On Sun, 16 Apr 2023 at 13:14, Thiago Macieira via Std-Proposals <std-proposals@lists.isocpp.org> wrote:
On Sunday, 16 April 2023 12:13:04 -03 Frederick Virchanza Gotham via Std-
Proposals wrote:
> Writing a 44-byte thunk with only two 64-Bit values substituted into it
> is nowhere near as extreme as what they're doing in that paper. If I
> wanted to do what they're doing in that paper, I would just invoke 'g++'
> from my program to create a shared library and then I'd use 'dlopen' on
> the shared library.

Except that their proposal is well-researched to the point of finding obscure
features, and known to work. It comes from people who have a lot of experience
with assembly, ABIs, and compilers. By your own admission, you've just started
learning assembly one month ago.

So please accept free advice when given by people who have a lot more
experience than you in this area.

> When you make a function call on x86_64, the first six int/pointer

I know *exactly* how function calls work on x86-64. My dayjob is not only
knowing x86-64 at this level, but one and two levels below this level (uop/
microarchitectural and the physical implementation). In fact, the reason I am
aware of the SELinux problems I was describing is *because* I was working with
the glibc/binutils team to add an optimisation to Linux/ELF that required a
bit of JIT inside the dynamic loader, and ran afoul of protections.
Fortunately, since their work was an optimisation, it can gracefully fail and
fall back to the existing status quo.

They haven't published the proposal yet, so I can't give you a link.

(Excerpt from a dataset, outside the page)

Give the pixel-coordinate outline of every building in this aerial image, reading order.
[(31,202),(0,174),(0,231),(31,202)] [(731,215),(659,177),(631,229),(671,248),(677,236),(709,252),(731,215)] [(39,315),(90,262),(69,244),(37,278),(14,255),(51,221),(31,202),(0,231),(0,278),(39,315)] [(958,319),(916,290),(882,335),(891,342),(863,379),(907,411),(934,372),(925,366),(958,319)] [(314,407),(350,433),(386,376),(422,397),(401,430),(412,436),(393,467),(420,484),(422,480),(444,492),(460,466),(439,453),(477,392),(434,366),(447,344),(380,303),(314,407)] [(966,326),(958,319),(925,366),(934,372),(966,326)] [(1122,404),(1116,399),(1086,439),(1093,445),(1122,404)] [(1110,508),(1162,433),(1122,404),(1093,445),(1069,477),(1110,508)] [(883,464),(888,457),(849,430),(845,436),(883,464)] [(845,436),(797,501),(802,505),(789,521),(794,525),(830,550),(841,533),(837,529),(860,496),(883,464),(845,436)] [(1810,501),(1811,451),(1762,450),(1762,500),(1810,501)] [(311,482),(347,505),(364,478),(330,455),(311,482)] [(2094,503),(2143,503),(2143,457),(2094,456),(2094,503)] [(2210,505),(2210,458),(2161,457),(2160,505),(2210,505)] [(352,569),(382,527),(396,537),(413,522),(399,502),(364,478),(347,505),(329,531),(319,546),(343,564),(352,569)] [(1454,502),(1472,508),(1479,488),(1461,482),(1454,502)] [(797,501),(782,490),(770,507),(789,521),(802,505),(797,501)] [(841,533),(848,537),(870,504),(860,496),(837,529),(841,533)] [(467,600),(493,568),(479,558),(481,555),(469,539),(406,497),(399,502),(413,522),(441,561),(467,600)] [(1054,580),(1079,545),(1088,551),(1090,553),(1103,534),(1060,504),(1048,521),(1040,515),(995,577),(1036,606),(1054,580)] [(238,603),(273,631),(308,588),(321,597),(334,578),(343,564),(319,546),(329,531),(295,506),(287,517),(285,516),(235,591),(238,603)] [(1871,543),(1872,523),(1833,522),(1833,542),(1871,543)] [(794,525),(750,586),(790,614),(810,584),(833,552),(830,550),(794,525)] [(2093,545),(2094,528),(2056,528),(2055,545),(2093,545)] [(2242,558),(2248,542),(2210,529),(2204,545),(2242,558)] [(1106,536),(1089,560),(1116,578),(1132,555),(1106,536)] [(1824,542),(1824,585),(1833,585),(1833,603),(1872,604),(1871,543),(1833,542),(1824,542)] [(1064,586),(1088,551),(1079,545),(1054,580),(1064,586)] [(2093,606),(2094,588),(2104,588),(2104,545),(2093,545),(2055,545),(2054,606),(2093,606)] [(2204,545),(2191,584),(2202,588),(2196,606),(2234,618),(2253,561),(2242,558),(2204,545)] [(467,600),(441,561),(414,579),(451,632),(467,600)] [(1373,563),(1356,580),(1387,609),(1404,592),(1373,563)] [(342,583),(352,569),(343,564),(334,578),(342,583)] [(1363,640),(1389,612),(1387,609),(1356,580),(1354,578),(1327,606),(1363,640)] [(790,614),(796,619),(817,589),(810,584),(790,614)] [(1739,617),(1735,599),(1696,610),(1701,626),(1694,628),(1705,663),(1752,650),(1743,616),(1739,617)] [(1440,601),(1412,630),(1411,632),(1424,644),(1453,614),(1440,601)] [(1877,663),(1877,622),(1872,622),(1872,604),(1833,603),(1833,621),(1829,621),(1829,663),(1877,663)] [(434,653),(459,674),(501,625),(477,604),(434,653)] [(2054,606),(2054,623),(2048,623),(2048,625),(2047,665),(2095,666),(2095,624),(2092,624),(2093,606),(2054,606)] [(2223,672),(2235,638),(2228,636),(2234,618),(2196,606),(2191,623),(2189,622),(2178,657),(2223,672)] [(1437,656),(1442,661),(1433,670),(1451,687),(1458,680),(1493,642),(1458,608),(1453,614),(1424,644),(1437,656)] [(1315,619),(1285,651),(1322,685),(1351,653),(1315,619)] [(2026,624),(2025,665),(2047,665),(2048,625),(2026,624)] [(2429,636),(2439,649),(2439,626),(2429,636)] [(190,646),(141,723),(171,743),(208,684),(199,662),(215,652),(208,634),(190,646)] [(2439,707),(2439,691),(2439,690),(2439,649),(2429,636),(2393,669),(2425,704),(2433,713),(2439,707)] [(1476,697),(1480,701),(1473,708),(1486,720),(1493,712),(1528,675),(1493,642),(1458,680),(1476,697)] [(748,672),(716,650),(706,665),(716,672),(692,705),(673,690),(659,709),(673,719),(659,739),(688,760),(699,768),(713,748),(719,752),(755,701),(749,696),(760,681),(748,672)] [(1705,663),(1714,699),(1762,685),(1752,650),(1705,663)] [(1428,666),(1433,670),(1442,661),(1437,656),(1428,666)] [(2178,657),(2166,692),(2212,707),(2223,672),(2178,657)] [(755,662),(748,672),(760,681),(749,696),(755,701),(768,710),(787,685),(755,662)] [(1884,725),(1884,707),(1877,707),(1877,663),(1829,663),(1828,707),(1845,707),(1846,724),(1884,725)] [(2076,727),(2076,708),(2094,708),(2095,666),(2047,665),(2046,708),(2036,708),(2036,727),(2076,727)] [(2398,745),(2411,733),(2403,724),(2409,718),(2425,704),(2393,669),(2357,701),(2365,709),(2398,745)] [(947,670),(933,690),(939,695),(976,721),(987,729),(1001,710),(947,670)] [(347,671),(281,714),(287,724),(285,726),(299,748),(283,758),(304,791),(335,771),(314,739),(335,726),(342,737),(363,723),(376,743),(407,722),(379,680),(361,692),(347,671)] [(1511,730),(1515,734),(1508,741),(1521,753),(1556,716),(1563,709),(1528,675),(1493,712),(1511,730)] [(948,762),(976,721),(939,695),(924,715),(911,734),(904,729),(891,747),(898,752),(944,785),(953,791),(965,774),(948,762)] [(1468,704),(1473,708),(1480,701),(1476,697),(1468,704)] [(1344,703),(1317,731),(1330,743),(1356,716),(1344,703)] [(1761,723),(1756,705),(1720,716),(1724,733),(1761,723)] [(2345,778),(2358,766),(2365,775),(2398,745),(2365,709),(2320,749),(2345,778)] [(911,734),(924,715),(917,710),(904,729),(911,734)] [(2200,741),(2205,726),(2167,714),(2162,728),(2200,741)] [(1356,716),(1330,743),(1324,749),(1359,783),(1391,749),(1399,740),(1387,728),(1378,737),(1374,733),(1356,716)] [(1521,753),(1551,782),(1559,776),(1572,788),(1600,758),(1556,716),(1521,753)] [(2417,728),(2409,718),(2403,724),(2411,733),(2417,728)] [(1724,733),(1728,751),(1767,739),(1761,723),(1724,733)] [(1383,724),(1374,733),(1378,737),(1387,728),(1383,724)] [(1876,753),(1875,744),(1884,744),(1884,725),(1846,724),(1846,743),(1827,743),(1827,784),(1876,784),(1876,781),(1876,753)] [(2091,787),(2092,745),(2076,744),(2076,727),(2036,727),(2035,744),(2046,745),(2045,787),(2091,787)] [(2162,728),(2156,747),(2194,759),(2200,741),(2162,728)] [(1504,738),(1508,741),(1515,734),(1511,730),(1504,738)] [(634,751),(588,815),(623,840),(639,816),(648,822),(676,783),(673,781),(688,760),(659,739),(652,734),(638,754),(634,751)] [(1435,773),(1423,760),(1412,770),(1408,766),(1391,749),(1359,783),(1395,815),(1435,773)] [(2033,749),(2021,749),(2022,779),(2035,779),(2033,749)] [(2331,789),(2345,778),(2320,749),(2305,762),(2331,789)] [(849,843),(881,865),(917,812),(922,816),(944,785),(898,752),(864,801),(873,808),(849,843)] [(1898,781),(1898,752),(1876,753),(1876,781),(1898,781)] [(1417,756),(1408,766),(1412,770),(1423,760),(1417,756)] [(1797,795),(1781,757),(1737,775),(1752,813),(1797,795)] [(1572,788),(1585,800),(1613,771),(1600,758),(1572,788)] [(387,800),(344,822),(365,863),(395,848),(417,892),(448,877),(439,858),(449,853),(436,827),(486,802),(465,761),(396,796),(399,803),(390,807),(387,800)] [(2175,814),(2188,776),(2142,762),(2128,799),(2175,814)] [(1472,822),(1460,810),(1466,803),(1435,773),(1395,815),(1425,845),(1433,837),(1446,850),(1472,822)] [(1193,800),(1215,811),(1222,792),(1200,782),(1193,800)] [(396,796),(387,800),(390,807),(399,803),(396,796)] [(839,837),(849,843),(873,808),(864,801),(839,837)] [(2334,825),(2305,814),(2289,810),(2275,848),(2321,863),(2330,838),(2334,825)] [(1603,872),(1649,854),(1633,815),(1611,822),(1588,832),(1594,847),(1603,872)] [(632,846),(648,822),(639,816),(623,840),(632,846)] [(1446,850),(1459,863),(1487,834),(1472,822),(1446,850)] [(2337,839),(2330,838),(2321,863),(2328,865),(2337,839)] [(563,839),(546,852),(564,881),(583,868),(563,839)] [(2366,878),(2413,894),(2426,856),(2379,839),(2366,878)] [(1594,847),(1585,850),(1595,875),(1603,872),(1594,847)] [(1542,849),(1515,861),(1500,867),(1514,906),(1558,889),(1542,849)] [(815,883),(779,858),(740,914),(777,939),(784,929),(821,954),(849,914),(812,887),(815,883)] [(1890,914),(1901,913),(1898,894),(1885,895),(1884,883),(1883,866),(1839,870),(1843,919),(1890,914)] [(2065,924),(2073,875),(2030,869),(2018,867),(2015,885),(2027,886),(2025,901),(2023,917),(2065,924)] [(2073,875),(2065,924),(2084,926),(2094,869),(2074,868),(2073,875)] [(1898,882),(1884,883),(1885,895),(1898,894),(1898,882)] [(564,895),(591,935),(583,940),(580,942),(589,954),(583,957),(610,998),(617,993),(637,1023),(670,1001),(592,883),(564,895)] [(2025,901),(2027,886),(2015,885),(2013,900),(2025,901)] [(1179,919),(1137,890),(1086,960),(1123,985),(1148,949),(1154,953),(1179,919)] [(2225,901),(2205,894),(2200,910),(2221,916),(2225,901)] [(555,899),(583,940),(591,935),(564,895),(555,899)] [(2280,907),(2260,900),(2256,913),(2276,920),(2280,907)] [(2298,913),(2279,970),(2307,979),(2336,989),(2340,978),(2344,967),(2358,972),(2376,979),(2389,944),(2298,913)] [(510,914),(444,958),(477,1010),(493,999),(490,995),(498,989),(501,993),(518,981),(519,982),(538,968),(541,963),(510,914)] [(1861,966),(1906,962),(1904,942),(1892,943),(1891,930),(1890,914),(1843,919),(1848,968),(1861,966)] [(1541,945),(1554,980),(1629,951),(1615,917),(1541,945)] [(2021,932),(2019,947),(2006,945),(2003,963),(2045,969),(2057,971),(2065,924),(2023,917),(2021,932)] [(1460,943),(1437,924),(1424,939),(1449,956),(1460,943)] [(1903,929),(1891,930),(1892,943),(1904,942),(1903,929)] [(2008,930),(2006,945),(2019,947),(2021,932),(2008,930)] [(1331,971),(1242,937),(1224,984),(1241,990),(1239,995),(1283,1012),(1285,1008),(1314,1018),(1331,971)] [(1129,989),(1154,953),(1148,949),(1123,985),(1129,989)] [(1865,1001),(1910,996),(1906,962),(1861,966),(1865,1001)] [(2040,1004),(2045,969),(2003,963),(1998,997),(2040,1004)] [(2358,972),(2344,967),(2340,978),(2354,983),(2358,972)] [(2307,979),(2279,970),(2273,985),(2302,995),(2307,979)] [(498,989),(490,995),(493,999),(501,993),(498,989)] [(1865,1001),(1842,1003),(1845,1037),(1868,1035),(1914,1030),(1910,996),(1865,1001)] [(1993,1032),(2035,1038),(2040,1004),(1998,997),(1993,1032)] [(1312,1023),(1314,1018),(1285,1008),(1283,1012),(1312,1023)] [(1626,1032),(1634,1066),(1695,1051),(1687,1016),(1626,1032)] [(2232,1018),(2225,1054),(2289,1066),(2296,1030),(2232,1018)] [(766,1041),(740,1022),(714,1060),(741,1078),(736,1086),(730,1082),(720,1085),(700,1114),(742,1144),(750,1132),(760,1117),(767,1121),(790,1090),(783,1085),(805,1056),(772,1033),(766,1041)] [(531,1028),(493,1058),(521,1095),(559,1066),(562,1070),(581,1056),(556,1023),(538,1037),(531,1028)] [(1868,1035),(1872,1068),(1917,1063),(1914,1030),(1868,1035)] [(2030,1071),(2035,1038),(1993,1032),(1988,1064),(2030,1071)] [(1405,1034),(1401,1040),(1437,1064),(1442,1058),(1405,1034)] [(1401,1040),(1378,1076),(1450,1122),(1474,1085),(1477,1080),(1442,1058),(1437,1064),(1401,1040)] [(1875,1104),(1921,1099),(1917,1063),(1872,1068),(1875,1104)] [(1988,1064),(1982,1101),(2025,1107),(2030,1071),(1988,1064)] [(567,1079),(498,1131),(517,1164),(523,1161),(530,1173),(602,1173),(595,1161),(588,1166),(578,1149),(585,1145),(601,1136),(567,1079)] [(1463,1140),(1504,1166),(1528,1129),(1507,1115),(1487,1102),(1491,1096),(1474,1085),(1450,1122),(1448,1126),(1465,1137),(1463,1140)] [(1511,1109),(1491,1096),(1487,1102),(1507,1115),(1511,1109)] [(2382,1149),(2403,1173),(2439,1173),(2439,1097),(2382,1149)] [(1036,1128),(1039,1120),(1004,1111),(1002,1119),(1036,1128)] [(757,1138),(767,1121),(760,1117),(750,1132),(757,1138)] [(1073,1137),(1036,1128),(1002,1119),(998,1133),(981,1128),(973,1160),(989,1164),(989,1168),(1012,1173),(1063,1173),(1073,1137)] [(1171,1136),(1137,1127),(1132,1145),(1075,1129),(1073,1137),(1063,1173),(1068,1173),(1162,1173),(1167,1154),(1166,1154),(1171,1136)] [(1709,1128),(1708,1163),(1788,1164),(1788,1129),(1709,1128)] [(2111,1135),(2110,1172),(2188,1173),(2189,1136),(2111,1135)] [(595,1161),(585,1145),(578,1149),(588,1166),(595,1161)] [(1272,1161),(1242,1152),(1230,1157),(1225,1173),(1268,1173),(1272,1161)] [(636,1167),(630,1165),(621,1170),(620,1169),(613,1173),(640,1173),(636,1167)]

> Thiago you mentioned that the stack is not executable. This is a
> unnecessary restriction imposed by some operating systems on some
> processes -- it is not a limit of computer science nor of the x86_64
> CPU instruction set.

Correct. It's not a requirement imposed by the CPU on x86_64, but it is a fact
of life. There's no option inside the language to turn that off; it's a
compiler option and each compiler has a different one. I don't know how other
architectures work and whether they even allow this. See Edward's reply about
M32R.

Moreover, non-executable stacks are a security protection feature, preventing
code injection attacks. You will not get anyone to accept turning that off for
new code: the compiler options are retained to deal with old code that
(ab)used the functionality. Here's my advice: don't try to argue this, it will
lead people to dismiss your proposal and it becomes Dead On Arrival. Accept
that the stack is non-executable and move on.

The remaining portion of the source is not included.